[EXERCISE]: In the magic square code, which diagonal does the comment say the index pair (i, N - i - 1) traces?

[SELECTED PASSAGE]:
....
Check given matrix is magic square or not:

function isMagicSquare(mat) {
  let N = mat.length;
  // `sumd1` and` sumd2` - the sum of the number along the diagonals
  let sumd1 = 0,
    sumd2 = 0;
  for (let i = 0; i < N; i++) {
    // (i, i) - diagonal from top left corner to bottom right
    // (i, N - i - 1) - diagonal from top right to bottom left
    sumd1 = sumd1 + mat[i][i];
    sumd2 = sumd2 + mat[i][N - 1 - i];
  }
  // if the two diagonal sums are not equal, then this is not a magic square
  if (sumd1 != sumd2) return false;

  //similar check for rows and columns
  for (let i = 0; i < N; i++) {
    let colSum = 0;
    let rowSum = 0;
    for (let j = 0; j < N; j++) {
      rowSum += mat[i][j];
      colSum += mat[j][i];
    }
    if (rowSum != colSum || colSum != sumd1) return false;
  }
  return true;
}

For size of the sides of square equals 3:

let oddNumber = 3;

console.log(magicSquare(oddNumber));
console.log(isMagicSquare(magicSquare(oddNumber)));

Output:

[ [ 6, 1, 8 ], 
  [ 7, 5, 3 ],
  [ 2, 9, 4 ] ]
true
....
[DATASET RECORDS]:
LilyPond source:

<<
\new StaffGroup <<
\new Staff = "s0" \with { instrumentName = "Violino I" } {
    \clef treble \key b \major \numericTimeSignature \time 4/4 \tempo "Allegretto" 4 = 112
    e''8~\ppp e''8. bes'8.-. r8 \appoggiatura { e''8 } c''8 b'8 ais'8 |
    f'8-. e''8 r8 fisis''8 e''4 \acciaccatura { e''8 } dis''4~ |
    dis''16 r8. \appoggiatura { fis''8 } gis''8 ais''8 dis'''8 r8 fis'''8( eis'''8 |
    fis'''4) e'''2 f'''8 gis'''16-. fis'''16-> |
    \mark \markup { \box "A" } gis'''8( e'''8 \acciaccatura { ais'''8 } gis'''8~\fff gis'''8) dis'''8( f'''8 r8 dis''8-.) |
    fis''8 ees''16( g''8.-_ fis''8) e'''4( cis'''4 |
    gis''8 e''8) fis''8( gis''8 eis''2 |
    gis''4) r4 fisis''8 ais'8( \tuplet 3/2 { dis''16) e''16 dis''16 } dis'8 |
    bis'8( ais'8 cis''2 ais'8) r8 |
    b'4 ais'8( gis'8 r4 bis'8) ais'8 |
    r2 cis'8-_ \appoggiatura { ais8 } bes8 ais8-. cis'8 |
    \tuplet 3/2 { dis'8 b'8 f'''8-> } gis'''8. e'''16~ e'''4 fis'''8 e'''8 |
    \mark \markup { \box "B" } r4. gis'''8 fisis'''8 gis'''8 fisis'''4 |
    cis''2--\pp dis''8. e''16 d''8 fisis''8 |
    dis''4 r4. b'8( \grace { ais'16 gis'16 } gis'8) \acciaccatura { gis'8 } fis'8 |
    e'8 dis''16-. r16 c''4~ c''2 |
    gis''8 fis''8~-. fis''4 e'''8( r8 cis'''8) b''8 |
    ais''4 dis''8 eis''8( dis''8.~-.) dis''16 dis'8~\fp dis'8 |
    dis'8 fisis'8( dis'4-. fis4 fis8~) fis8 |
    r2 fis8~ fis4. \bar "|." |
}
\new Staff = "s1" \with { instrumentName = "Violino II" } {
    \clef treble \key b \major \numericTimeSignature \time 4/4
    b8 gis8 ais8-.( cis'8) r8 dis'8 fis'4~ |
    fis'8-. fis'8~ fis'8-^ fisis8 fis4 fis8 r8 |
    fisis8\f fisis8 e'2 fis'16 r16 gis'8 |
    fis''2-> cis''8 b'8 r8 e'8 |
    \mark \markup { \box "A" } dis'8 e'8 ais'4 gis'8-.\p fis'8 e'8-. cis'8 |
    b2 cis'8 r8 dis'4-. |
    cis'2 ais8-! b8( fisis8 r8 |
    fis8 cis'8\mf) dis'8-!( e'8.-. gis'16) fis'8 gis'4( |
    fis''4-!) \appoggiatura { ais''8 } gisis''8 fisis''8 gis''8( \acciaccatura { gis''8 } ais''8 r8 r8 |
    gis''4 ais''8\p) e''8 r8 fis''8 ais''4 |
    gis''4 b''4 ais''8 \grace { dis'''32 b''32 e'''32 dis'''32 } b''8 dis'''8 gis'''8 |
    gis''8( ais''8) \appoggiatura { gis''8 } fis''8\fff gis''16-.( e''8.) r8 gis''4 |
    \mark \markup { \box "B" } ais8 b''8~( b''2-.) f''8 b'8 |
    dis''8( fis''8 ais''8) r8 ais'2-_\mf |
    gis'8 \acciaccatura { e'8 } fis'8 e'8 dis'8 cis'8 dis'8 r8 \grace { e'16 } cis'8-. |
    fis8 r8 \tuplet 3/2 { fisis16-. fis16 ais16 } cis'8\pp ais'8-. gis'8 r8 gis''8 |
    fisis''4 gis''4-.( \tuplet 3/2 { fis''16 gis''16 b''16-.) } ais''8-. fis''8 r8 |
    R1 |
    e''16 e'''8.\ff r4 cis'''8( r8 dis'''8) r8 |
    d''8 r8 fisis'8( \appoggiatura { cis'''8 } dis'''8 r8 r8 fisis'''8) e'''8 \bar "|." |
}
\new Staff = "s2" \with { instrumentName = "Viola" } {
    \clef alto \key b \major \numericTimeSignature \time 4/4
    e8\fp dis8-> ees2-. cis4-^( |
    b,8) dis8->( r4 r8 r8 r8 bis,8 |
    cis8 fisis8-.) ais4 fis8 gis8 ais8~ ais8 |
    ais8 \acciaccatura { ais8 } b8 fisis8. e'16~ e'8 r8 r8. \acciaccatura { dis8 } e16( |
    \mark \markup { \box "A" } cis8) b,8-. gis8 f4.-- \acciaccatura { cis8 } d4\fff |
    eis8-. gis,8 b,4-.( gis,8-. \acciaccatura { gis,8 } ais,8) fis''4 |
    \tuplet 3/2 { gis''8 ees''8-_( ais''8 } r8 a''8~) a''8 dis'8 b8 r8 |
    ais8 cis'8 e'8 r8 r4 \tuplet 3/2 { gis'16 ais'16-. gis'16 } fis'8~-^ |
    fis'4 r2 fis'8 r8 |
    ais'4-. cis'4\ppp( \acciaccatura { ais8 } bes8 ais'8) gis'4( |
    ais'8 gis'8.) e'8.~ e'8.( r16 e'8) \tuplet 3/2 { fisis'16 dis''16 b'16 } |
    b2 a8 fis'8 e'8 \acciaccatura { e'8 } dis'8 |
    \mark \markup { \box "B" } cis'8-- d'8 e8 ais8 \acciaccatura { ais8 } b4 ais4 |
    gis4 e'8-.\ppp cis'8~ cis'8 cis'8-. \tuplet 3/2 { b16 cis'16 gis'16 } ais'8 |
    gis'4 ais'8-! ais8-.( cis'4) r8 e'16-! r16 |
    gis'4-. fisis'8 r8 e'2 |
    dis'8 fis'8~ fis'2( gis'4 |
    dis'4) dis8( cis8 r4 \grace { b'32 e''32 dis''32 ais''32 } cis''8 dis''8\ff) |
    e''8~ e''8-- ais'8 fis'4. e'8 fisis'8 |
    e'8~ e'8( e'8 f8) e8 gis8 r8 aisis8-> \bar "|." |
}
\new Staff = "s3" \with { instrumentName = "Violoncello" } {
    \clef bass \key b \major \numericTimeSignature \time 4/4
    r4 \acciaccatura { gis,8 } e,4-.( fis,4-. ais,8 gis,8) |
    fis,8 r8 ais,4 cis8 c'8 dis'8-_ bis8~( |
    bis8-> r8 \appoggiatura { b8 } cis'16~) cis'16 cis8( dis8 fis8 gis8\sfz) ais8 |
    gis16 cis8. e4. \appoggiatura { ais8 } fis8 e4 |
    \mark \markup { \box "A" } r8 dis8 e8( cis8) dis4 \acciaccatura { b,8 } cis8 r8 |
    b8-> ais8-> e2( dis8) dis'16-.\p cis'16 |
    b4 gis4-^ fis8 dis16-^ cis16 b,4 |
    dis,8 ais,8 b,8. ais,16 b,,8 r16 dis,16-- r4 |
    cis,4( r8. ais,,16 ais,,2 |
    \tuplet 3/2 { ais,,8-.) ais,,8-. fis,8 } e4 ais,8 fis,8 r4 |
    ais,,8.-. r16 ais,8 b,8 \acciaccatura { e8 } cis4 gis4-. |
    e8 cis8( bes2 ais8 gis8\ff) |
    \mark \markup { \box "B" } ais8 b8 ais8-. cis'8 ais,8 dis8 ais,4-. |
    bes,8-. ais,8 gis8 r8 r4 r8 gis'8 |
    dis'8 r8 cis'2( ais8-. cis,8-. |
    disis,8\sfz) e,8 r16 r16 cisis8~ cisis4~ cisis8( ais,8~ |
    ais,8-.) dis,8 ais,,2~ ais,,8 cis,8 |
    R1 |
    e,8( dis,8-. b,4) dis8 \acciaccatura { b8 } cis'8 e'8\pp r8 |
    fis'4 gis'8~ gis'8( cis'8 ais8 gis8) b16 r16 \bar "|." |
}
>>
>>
....
[WORKED ANSWER]: The diagonal from top right to bottom left.